Eine weitere Möglichkeit, zum Beispiel bei einem Eileiterverschluss der Frau, ist die In-vitro-Fertilisation (IVF). „Dazu werden Eizellen entnommen und in einem Reagenzglas mit Samenzellen des Mannes zusammengeführt", erläutert der Mediziner. Ist die Samenqualität dafür zu schlecht, können sie auch direkt in die Eizelle injiziert werden. Diesen Vorgang nennt man Intrazytoplasmatische Spermieninjektion, kurz ICSI. In beiden Fällen werden die befruchteten Eizellen in die Gebärmutter zurückübertragen.

Diese Versuche sind allerdings nicht wirklich preiswert. Gesetzlich versicherte Frauen müssen verheiratet und dürfen nicht älter als 40 Jahre sein, damit ihre Krankenkassen zumindest die Hälfte der Kosten übernehmen. Ist das der Fall, erhalten Paare für insgesamt drei Versuche einen Zuschuss der Krankenkasse für eine Insemination von bis zu 500 Euro, für eine IVF bis zu 1400 Euro und für eine ICSI bis zu 1800 Euro.

Erfolgreich ist das aber nicht immer, wie mehrere Studien belegen. „Die Wahrscheinlichkeit, durch sogenannte künstliche Befruchtungsverfahren wie IVF oder ICSI schwanger zu werden, liegt im Durchschnitt bei 30 Prozent", sagt Albring. Damit geht nur für jedes dritte Paar der Kinderwunsch auch tatsächlich in Erfüllung.

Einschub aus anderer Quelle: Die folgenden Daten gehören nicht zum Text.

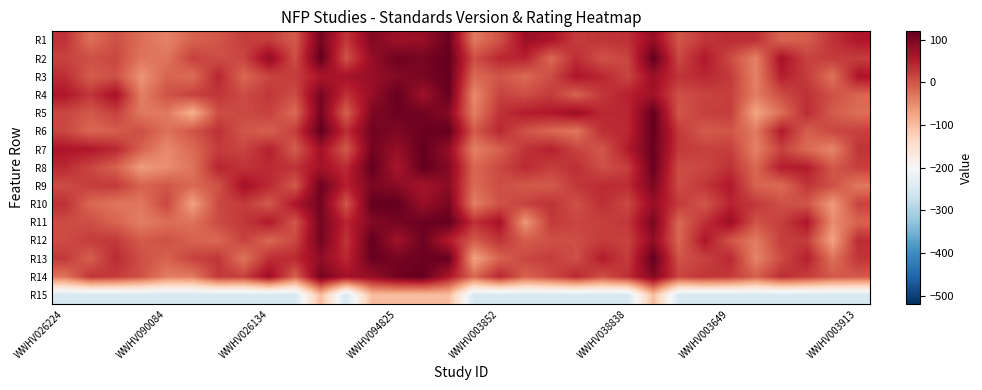

Reading left to right, what are all the values shown in this chart?

R1: 32.4	-23.1	5.0	-22.9	-41.0	-11.0	-0.2	20.1	21.5	-4.8	105.7	27.3	93.9	73.2	77.9	114.3	-31.8	3.5	73.1	60.8	22.8	28.9	33.7	79.5	-0.6	27.8	37.3	34.7	-13.0	-6.7	31.5	57.6
R2: 16.5	5.9	12.7	-27.5	-27.7	18.5	7.5	14.1	81.6	5.8	120.0	2.1	81.2	112.1	103.8	120.0	7.2	41.3	45.8	-15.8	36.6	2.7	14.9	120.0	12.0	56.9	10.0	-40.2	65.8	16.4	23.9	21.9
R3: 36.2	-5.3	5.0	-57.0	-11.7	-20.9	42.9	-15.4	15.2	22.5	59.8	66.6	77.8	94.4	101.5	120.0	-18.4	0.2	-18.0	9.0	59.7	42.5	14.6	74.8	30.3	41.4	25.6	-41.0	49.5	23.0	-26.2	60.7
R4: 58.1	27.9	66.3	-38.0	4.4	19.1	28.2	9.5	27.5	7.4	104.6	31.8	79.6	117.9	71.4	116.3	-46.9	17.1	7.9	23.3	-10.9	27.7	47.5	69.6	5.9	16.0	20.3	-35.0	8.3	32.9	4.3	-14.5
R5: 14.1	-2.7	19.7	-31.5	-32.0	-85.5	6.8	11.4	19.1	-18.8	106.5	-9.8	98.1	111.8	108.9	92.1	-37.9	32.6	51.7	56.0	73.3	40.3	40.6	120.0	-0.6	19.5	22.4	-73.1	-22.8	37.8	-3.9	-22.6
R6: 14.1	-15.3	-6.4	6.4	-24.6	0.5	32.8	-0.1	-9.2	21.7	119.5	36.4	108.5	98.2	114.0	119.0	-3.0	41.6	2.3	-15.9	-28.8	35.7	40.3	119.8	26.1	-5.1	0.7	-33.1	53.8	-8.1	14.2	18.6
R7: 59.5	56.6	40.6	-11.4	-47.7	-17.8	22.4	16.0	48.6	-6.6	69.1	-4.4	106.9	78.8	120.0	80.7	-38.3	-10.0	31.1	49.1	16.2	-0.7	52.6	115.6	26.1	19.5	20.6	-39.0	17.1	-18.4	-44.1	29.6
R8: 39.2	14.4	-10.5	-64.1	-49.9	-27.5	44.2	30.1	38.8	31.8	67.0	39.7	120.0	62.1	120.0	94.1	-14.6	11.6	39.4	20.3	34.7	6.0	20.5	115.7	7.3	12.8	32.4	-16.2	50.9	51.9	-2.8	19.2
R9: 8.3	21.7	25.2	-11.9	0.3	-17.7	2.4	67.2	39.8	-3.0	113.0	49.0	100.3	88.8	65.6	87.9	-18.9	8.1	-3.2	-4.5	27.0	38.7	37.0	99.7	8.2	28.1	56.3	-11.5	-19.9	28.3	6.5	-31.7
R10: 33.6	-15.6	-29.0	-29.6	13.9	-69.7	11.8	24.4	-2.7	58.7	107.4	-0.5	120.0	120.0	76.6	102.0	-36.3	3.7	18.5	31.6	4.4	35.3	12.2	77.6	25.8	-0.7	44.0	26.9	5.0	1.3	-64.0	17.8
R11: 8.4	6.4	-13.2	-36.9	-21.8	-25.5	10.2	26.4	55.1	0.4	106.3	44.1	93.4	105.4	112.9	120.0	33.6	64.1	-61.0	25.0	14.8	19.5	28.1	101.9	-16.2	33.0	73.8	3.8	20.1	58.8	-49.6	-12.6
R12: 8.4	22.8	24.9	-4.7	5.1	-11.1	-16.6	18.1	-15.0	11.9	108.7	30.3	120.0	68.9	112.8	53.3	-4.2	30.1	-5.6	5.0	7.7	22.9	16.7	83.1	-15.2	58.3	0.8	-34.4	21.2	22.9	-71.0	36.7
R13: 26.0	-8.8	38.5	5.8	-11.0	16.9	27.4	-28.0	34.7	40.3	83.0	40.6	115.6	104.3	112.9	117.2	-70.6	-11.5	13.7	21.7	5.3	51.9	22.4	120.0	2.0	17.3	41.8	-42.5	8.7	49.5	-26.7	29.2
R14: -27.8	29.4	24.3	3.3	-36.1	-33.0	26.5	19.3	74.8	-10.8	105.8	67.4	78.6	109.6	120.0	59.7	-15.3	42.9	-11.2	10.4	41.2	5.2	34.9	96.3	14.7	30.0	24.6	-7.7	35.6	21.7	-2.1	-3.5
R15: -250.0	-250.0	-250.0	-250.0	-250.0	-250.0	-250.0	-250.0	-250.0	-250.0	-100.0	-250.0	-100.0	-100.0	-100.0	-100.0	-250.0	-250.0	-250.0	-250.0	-250.0	-250.0	-250.0	-100.0	-250.0	-250.0	-250.0	-250.0	-250.0	-250.0	-250.0	-250.0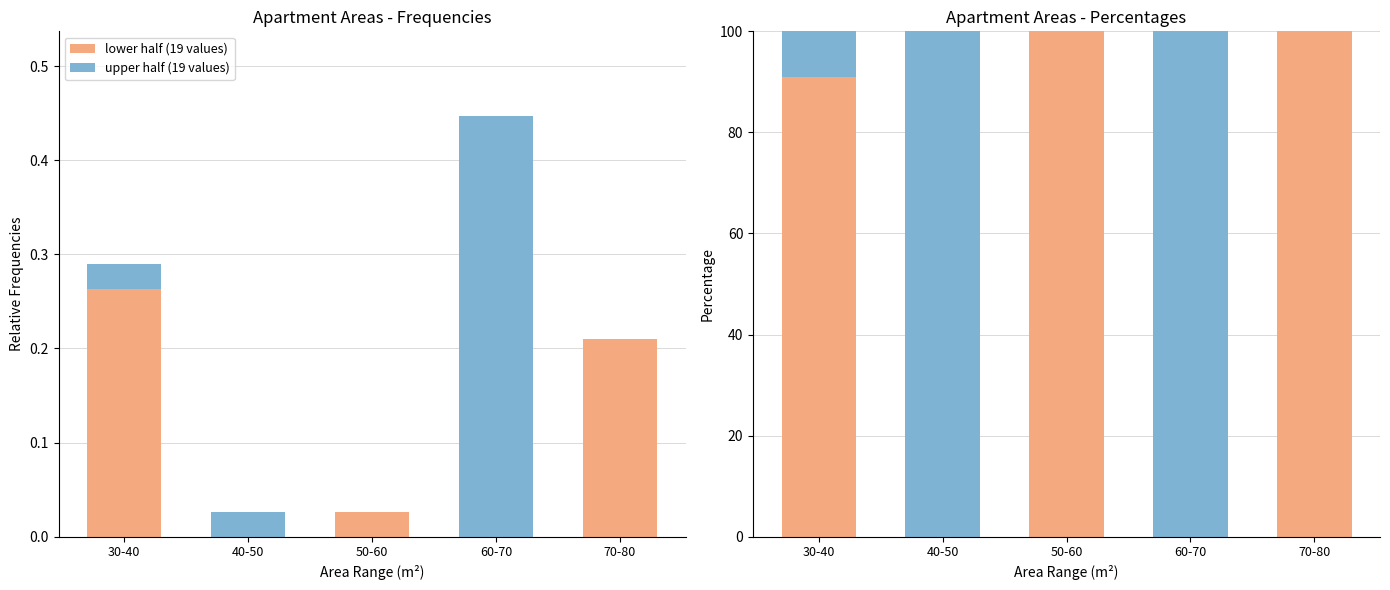

What is the difference between the highest and lowest values at 40-50?

100.0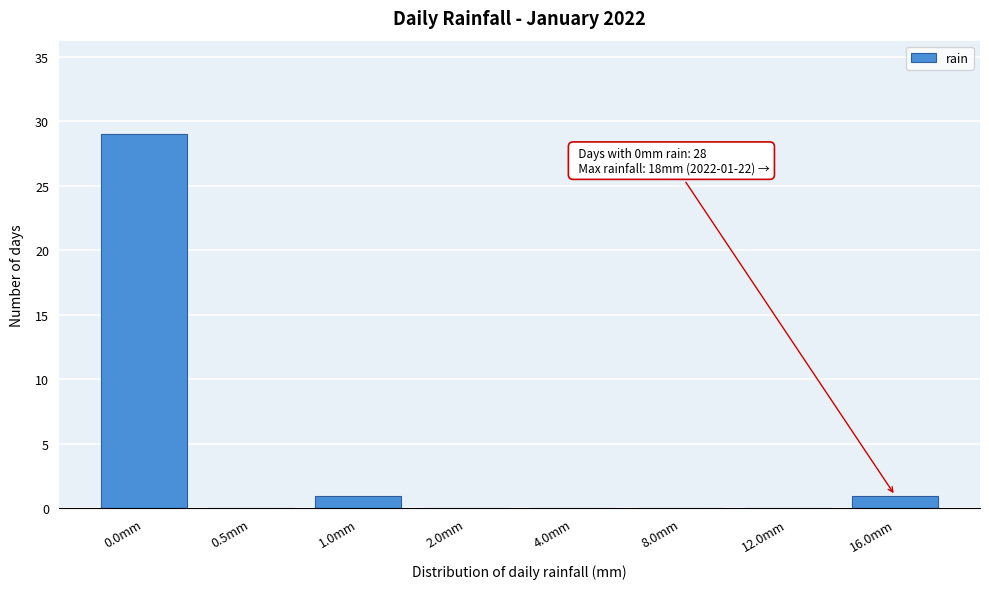

Reading left to right, extract all data points from this chart.

0.0mm=29	0.5mm=0	1.0mm=1	2.0mm=0	4.0mm=0	8.0mm=0	12.0mm=0	16.0mm=1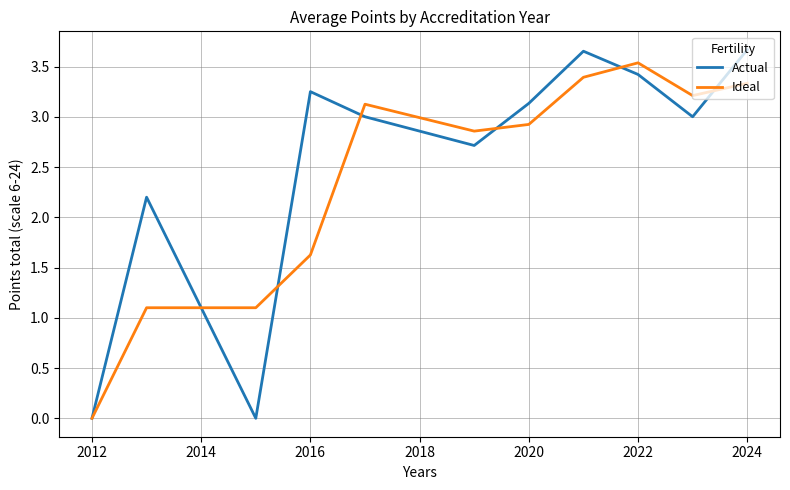

Which series has the widest spread of values?

Actual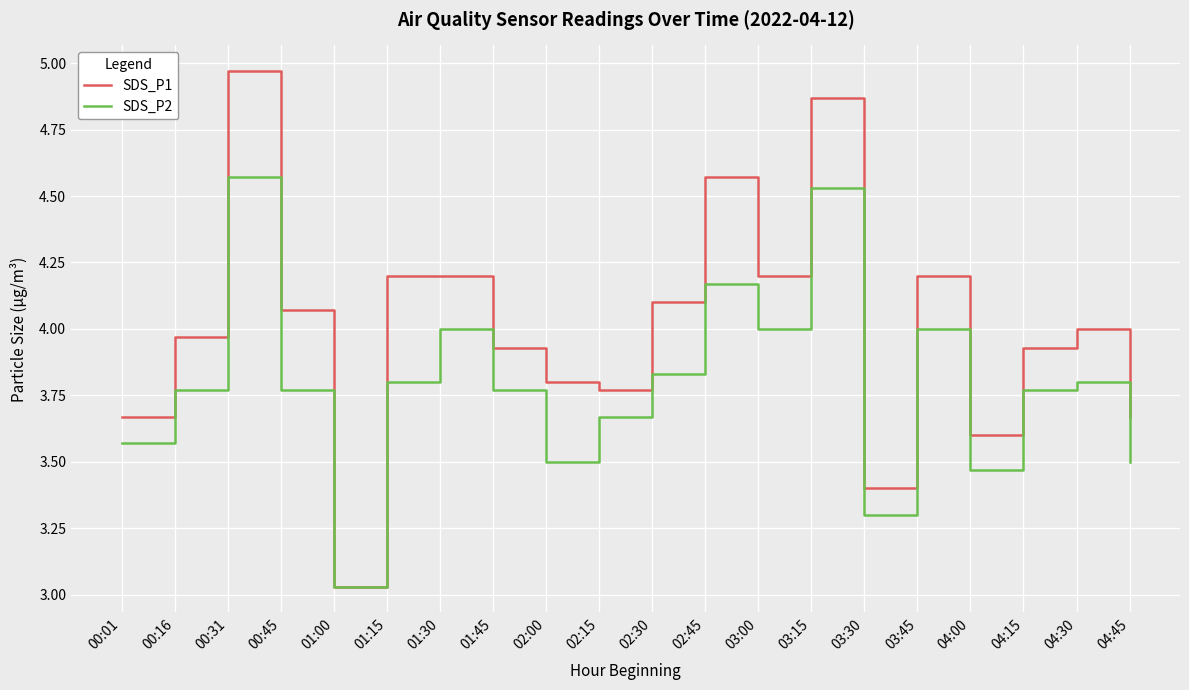

The value of SDS_P1 at 02:15 is 3.8. True or false?

True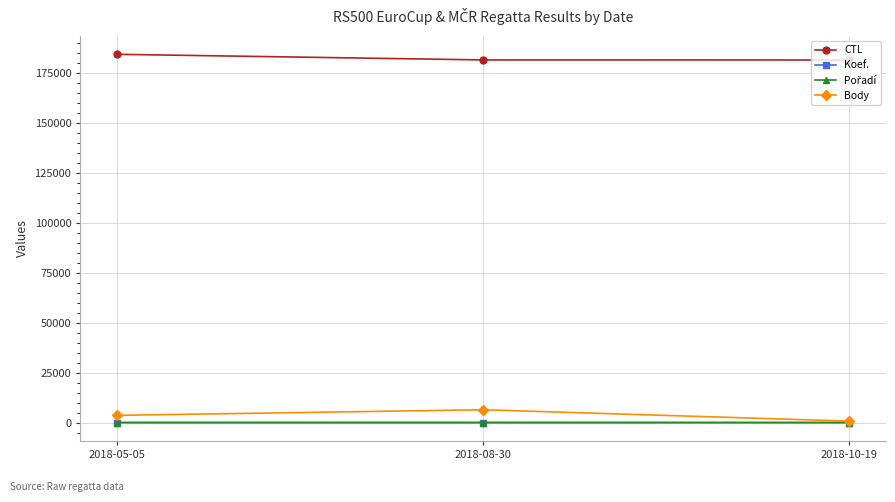

Which category has the lowest value in the Body series?

2018-10-19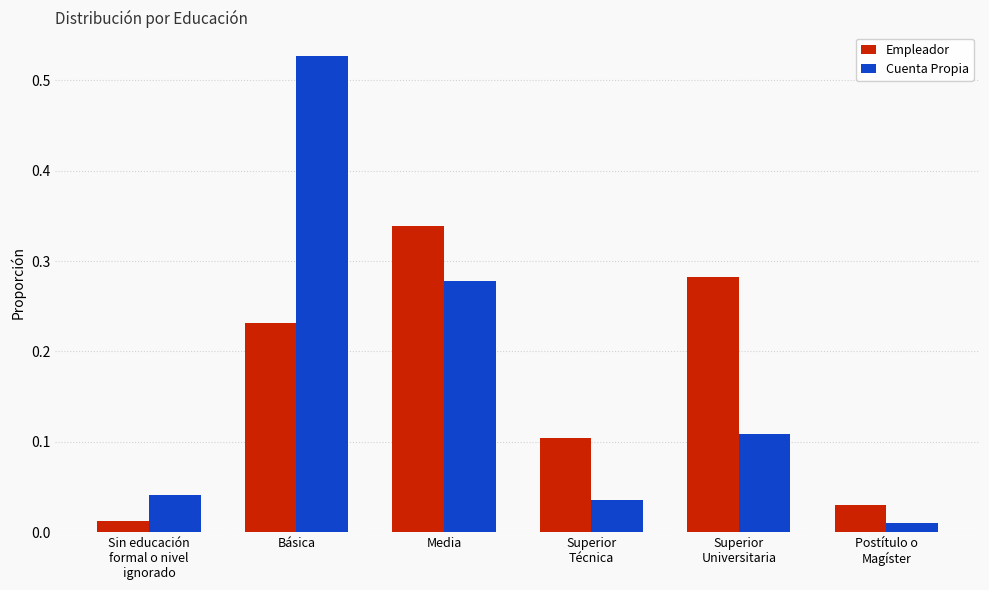

Which series has the largest range (max minus min)?

Cuenta Propia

Stress schadet Kinderwunsch
„Unabhängig von allen medizinischen Versuchen muss man sich klar machen, dass Stress eine Schwangerschaft verhindert", sagt Christian Albring vom Berufsverband der Frauenärzte. Das habe einen natürlichen Sinn: Schwangere Frauen wären vor Jahrhunderten zu schwach für lebensnotwendige Belastungen wie längere Wanderungen zu nahrungsreicheren Gebieten gewesen. Deswegen signalisiert das Gehirn bei Stress jeder Art dem Körper noch heute, nicht schwanger zu werden.